This article is from the Pregnancy Screening FAQ, by Lynn Gazis-Sax (firstname.lastname@example.org) with numerous contributions by others.
Amniocentesis is recommended when the risk of a disability detectable
by amnio is judged to be greater than the risk from amniocentesis.
People for whom amniocentesis is likely to be recommended include:
women with an abnormal result on the AFP or Down's screen which is not
explained by ultrasound (indicating, depending on the result, either
increased risk of Down syndrome or increased risk of neural tube
defects), women with a previous child with a disability which amnio
can detect (in whom it is unreasonable to do a Down's screen because
their prior risk is so high that the Down's screen should not alter
the Obstetrician's action), women who have had three or more
miscarriages (this one is questionable because amnio can cause
miscarriage and in many cases of recurrent abortion a cause is not
known), carriers for conditions (such as Tay Sachs) which can be
detected, carriers of sex-linked conditions such as hemophilia,
pregnancies in which one of the parents is known to have rearranged
chromosomes, women with ultrasound results showing a fetal anomaly
compatible with a chromosomal abnormality, and advanced age.

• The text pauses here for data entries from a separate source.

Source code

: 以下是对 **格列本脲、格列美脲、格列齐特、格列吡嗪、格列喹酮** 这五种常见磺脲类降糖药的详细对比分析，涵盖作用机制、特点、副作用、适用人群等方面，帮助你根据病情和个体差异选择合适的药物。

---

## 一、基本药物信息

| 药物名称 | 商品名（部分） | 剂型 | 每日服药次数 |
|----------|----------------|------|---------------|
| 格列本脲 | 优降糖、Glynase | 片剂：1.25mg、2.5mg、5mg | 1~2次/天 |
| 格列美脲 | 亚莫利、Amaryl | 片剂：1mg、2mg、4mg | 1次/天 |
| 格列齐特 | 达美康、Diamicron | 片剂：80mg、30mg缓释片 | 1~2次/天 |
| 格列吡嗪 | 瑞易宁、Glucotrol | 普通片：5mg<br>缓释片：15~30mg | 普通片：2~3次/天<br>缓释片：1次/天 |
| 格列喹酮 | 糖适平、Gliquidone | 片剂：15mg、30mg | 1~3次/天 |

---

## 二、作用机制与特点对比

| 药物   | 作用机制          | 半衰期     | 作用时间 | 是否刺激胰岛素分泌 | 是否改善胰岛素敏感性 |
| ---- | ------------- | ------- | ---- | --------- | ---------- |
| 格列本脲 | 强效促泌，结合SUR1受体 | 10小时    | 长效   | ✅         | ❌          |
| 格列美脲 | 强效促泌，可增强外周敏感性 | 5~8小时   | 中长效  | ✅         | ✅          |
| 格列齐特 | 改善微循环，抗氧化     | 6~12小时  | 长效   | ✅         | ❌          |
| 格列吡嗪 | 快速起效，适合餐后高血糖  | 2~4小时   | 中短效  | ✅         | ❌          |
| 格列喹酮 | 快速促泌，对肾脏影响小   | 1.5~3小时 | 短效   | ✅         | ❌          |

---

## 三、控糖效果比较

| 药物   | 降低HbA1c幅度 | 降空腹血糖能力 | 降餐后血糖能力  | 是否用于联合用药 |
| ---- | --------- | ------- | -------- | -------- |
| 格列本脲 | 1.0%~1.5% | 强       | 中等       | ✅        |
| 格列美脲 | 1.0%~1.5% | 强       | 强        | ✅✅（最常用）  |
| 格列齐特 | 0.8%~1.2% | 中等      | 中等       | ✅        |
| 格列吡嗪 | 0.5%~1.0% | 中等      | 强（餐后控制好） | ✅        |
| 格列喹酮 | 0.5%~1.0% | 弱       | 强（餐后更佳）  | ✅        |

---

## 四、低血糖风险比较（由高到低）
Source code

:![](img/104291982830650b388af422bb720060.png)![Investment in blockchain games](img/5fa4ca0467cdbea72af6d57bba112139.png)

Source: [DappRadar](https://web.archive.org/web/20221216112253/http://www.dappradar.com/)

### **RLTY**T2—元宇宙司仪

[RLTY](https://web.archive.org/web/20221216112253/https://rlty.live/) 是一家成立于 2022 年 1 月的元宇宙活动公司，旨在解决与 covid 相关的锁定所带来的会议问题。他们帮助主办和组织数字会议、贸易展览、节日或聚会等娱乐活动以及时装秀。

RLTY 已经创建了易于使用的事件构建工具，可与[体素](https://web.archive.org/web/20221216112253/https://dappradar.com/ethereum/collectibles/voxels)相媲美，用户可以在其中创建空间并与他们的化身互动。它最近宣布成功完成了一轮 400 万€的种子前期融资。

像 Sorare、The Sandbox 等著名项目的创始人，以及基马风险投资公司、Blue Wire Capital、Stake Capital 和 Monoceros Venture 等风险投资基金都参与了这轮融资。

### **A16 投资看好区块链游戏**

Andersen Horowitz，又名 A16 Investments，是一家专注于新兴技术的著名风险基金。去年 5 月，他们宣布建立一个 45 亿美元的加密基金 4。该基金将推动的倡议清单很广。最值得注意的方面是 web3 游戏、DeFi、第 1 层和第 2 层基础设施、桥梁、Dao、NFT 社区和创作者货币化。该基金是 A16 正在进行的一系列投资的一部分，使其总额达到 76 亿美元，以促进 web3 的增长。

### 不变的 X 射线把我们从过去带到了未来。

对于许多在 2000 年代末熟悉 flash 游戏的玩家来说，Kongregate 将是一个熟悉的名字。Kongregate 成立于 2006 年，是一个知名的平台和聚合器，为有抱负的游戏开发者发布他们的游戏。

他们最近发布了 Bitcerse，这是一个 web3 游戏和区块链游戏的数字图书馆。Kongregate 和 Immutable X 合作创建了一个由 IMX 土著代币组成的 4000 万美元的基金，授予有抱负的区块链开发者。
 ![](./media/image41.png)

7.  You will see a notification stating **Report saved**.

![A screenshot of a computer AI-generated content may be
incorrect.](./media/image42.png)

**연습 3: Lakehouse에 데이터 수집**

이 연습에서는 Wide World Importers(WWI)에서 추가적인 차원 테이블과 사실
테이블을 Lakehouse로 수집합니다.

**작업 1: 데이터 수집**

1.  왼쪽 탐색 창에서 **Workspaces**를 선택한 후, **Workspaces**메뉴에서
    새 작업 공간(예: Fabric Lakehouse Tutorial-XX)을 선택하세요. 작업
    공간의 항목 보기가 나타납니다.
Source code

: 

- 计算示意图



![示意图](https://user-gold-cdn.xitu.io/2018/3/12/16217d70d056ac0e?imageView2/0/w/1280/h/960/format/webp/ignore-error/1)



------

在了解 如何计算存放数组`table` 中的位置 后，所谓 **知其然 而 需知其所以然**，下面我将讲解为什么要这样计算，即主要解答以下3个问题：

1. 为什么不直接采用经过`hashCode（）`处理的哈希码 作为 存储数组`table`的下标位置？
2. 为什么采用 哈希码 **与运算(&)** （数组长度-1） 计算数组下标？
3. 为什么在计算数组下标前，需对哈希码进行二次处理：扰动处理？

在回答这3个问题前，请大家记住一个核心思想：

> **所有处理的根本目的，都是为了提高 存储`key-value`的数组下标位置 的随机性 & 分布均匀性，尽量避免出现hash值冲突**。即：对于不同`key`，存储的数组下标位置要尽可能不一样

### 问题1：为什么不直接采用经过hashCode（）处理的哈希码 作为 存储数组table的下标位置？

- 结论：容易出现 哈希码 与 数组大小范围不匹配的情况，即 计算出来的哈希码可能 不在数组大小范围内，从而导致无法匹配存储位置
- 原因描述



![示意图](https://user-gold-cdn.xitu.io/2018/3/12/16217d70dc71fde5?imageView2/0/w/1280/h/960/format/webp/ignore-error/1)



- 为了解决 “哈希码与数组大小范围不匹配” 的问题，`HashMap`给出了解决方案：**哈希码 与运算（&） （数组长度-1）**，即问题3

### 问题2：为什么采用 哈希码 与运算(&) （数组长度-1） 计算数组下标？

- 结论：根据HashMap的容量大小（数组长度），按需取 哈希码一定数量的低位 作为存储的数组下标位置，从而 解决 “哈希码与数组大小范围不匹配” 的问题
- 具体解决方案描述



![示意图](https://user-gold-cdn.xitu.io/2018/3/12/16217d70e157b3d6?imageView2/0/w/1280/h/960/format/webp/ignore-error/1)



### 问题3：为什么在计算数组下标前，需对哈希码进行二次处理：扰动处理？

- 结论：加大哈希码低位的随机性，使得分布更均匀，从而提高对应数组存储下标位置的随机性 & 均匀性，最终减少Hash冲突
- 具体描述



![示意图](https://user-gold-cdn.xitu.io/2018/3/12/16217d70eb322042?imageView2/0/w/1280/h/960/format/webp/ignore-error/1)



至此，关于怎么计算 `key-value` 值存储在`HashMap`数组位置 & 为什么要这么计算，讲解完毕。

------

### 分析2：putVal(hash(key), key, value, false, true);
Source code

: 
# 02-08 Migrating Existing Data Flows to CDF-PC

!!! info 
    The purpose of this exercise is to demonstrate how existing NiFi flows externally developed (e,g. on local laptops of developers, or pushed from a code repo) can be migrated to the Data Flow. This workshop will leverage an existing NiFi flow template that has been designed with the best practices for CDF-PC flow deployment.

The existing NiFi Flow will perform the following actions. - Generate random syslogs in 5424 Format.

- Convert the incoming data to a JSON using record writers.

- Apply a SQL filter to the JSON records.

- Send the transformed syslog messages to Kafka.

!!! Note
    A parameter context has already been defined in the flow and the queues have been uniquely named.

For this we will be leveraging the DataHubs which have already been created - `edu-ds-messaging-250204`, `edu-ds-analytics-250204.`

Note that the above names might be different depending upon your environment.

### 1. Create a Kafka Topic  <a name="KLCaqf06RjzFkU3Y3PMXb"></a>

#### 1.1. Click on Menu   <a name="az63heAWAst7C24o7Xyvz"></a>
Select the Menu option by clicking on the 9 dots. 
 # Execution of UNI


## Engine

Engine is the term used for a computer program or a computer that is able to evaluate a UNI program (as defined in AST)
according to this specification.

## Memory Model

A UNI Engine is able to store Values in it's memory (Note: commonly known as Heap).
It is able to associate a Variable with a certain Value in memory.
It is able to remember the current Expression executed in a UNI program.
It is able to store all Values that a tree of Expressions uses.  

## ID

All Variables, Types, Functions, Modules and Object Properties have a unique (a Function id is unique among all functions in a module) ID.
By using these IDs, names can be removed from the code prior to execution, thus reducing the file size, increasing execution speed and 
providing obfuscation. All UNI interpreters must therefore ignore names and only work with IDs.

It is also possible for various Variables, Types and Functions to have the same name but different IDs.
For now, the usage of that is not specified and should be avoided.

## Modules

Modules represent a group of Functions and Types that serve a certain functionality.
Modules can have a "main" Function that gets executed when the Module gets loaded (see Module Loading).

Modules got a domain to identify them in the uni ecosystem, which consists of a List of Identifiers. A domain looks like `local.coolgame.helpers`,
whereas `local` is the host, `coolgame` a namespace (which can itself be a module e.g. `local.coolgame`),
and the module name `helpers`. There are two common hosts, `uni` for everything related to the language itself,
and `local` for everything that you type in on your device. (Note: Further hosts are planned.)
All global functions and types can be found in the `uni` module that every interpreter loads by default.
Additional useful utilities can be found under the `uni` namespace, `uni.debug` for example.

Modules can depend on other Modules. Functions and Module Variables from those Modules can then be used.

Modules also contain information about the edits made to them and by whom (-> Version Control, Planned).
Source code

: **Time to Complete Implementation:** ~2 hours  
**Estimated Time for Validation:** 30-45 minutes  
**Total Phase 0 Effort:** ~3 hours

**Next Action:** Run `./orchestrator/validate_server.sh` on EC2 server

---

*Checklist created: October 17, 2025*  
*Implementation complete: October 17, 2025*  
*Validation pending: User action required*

The most common reasons for having an amnio recommended are AFP results
and age. The reason for giving amnios to older women is that chromosomal
abnormalities (mainly Down syndrome, but also other trisomies) are more
common in older women. When amniocentesis was first available, it was
recommended for women over 40. As it has become more available, the age
at which it is recommended has been lowered, and it is now often offered
to all pregnant women over the age of 35.